Minggu

PANGGILAN SEORANG IBU

Panggilan seorang ibu masih menjadi kodrat dari seorang yang dilahirkan sebagai wanita. Panggilan ini bukan suatu beban. Panggilan ini adalah panggilan cinta kasih dari ciptaan yang bernama manusia. Maka seorang wanita jika memahami dengan kecintaan bahwa dirinya kelak menjadi seorang ibu adalah panggilan yang mulia. Ia bukan hanya tampil sebagai wanita yang kinyis-kinyis di depan publik tetapi juga sedia berkeringat dan berbau asap di dapur demi menyediakan makanan hasil dari sentuhan hati dan kebanggaan keluarganya.

Memang tak ada satupun wanita yang sempurna menjadi wanita apalagi menjadi seorang ibu, namun begitu panggilan ibu bukanlah lantas diabaikan. Ibu adalah sosok wanita dan sekaligus tugas yang mulia.

Pertama, panggilan ibu adalah panggilan yang mempengaruhi anak-anak dengan iman, cinta kasih, dan sentuhan ilahi. Anak  mengerti sejauh dari apa yang dilihat, didengar dan dialami di tengah-tengah keluarganya. Ada seorang teman yang menjadi seorang istri misionaris memberikan kesaksiannya , seorang ibu harus mengembangkan misi ilahi dalam kehidupan anak-anaknya. Bahwa Tuhan memiliki tujuan disetiap keluarga yang dipercayakan padanya. Saat ia sadar bahwa Tuhan tidak menghendaki untuk “selalu tampil” dipelayanan, ia memfokuskan dirinya untuk melayani anak-anaknya. Dari pengalaman ini ia menyaksikan kepada banyak keluarga. Dan ia banyak mengubah keluarga-keluarga yang nyaris hancur oleh kekaburan pangilan dari keluarga yang percaya. Apa rencana Tuhan buat anak-anak dan keluarga tak mungkin ditemukan jika ibu sibuk mengurus kesibukannya sendiri.
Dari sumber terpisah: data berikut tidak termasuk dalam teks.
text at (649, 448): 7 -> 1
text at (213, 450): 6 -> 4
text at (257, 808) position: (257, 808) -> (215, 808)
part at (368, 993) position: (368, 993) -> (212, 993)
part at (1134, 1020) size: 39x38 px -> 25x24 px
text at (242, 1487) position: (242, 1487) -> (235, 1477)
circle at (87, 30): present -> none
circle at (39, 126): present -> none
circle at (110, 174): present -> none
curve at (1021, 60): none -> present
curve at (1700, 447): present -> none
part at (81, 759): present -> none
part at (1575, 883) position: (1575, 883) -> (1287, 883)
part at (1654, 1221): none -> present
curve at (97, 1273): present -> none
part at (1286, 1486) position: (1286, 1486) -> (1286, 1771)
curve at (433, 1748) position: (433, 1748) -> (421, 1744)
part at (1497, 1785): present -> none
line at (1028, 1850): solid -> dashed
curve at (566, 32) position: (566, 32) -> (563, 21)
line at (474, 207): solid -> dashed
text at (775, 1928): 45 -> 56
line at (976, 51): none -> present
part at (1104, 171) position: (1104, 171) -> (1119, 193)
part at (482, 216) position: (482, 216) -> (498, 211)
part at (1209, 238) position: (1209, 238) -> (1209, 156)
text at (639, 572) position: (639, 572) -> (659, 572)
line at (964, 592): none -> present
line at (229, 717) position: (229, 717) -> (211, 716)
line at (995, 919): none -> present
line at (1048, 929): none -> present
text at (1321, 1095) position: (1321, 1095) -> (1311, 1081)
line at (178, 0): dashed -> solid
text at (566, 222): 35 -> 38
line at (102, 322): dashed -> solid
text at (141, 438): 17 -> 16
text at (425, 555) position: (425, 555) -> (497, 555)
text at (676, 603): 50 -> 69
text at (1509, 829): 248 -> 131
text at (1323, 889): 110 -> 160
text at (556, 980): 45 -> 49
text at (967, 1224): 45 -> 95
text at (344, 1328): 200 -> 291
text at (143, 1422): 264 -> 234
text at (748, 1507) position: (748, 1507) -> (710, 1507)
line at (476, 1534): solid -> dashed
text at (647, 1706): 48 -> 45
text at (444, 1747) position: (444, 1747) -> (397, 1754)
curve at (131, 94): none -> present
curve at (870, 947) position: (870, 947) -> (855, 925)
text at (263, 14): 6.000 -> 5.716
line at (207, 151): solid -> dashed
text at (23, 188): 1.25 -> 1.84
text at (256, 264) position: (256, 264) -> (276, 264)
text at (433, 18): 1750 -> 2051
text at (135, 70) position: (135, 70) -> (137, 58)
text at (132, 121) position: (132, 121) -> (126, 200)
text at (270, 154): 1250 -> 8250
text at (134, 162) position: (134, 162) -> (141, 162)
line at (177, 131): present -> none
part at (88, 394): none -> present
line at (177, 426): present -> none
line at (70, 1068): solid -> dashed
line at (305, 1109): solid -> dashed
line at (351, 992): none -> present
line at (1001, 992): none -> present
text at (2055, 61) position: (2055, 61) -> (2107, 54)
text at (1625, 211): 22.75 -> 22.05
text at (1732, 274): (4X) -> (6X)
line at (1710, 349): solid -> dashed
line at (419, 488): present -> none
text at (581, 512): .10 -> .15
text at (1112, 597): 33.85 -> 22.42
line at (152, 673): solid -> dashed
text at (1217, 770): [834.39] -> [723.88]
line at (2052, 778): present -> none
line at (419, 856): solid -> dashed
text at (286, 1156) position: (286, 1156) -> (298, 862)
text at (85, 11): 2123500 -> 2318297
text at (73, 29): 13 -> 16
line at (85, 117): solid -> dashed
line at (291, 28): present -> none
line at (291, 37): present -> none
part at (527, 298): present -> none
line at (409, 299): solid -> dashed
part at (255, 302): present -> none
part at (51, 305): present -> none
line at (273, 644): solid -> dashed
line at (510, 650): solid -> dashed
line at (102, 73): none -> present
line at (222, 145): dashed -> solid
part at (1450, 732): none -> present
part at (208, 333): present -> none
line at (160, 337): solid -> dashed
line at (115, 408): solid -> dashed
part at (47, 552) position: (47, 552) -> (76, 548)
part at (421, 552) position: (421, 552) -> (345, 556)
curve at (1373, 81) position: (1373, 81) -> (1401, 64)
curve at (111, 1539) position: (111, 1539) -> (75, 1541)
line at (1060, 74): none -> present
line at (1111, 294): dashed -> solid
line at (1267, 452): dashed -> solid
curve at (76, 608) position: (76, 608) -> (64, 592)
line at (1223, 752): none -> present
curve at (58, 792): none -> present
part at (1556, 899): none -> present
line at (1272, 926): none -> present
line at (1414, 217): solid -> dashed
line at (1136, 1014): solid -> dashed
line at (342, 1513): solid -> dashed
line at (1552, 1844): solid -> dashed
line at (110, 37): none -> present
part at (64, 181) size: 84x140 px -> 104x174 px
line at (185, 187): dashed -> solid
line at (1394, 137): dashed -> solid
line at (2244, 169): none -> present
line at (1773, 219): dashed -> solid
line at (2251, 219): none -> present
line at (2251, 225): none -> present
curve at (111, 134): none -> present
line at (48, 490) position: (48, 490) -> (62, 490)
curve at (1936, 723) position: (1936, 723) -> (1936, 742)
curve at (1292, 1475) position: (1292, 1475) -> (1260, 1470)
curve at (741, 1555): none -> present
Kedua, panggilan ibu adalah mengajar anak-anak. Karena seorang anak adalah titipan ilahi dan telah dipercayakan  kita, yang mengajar itu bukanlah seorang baby sitter. Apalgi mengajarkan tentang kebenaran yang menjadi dasar kepribadian seorang anak. Pengajaran hari ini yang diletakkan seorang ibu akan menjadi mata rantai terhadap generasi selanjutnya. Mata rantai dari seorang anak terbentuk dari pengajaran seorang ibu yang mencintai panggilannya. Sebab panggilan seorang ibu adalah panggilan dari Tuhan itu sendiri. Seperti pepatah mengatakan sorga ada ditelapak kaki ibu.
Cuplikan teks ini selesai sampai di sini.